> Exercise
Return a verbatim reproduction of each line, starting at the line with "479 646 6.52" and ending at the last line of the listing below.

[Records to process — start]

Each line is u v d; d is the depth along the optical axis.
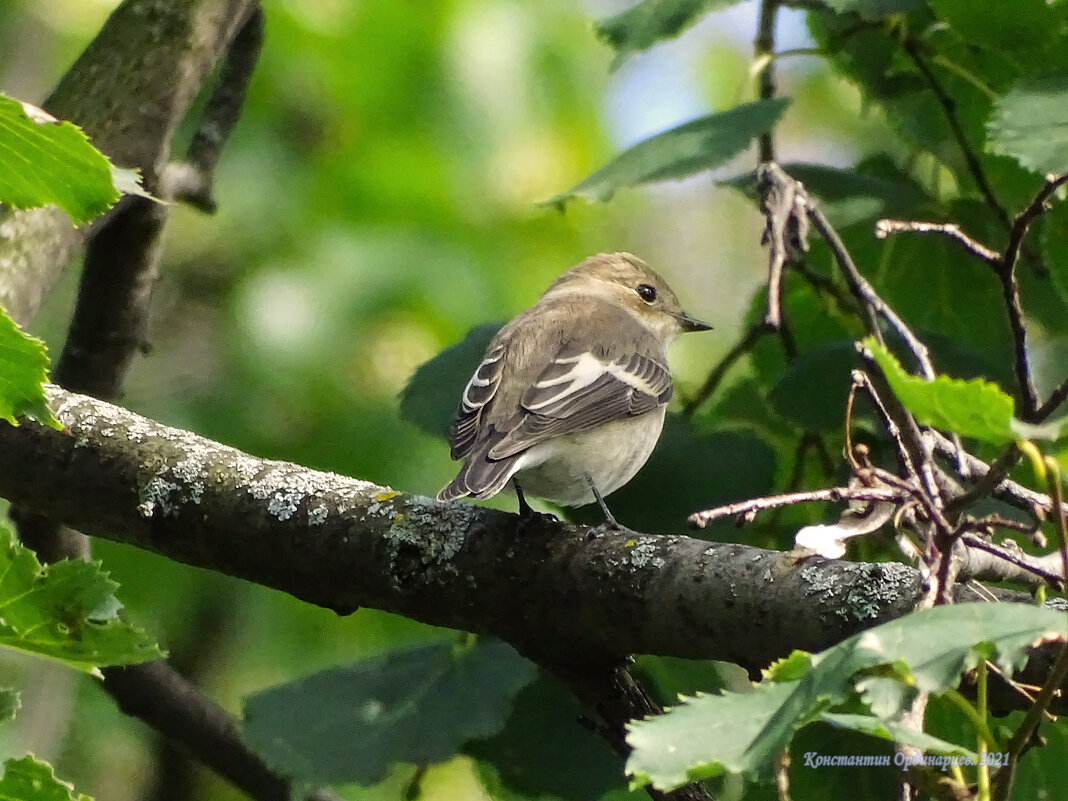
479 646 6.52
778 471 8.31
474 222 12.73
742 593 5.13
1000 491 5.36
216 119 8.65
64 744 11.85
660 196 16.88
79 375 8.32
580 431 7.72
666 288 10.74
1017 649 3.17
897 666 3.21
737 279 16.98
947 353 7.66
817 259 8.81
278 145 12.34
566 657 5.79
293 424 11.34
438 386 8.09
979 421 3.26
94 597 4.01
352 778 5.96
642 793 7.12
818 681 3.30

[Records to process — finish]

> Finished exercise
479 646 6.52
778 471 8.31
474 222 12.73
742 593 5.13
1000 491 5.36
216 119 8.65
64 744 11.85
660 196 16.88
79 375 8.32
580 431 7.72
666 288 10.74
1017 649 3.17
897 666 3.21
737 279 16.98
947 353 7.66
817 259 8.81
278 145 12.34
566 657 5.79
293 424 11.34
438 386 8.09
979 421 3.26
94 597 4.01
352 778 5.96
642 793 7.12
818 681 3.30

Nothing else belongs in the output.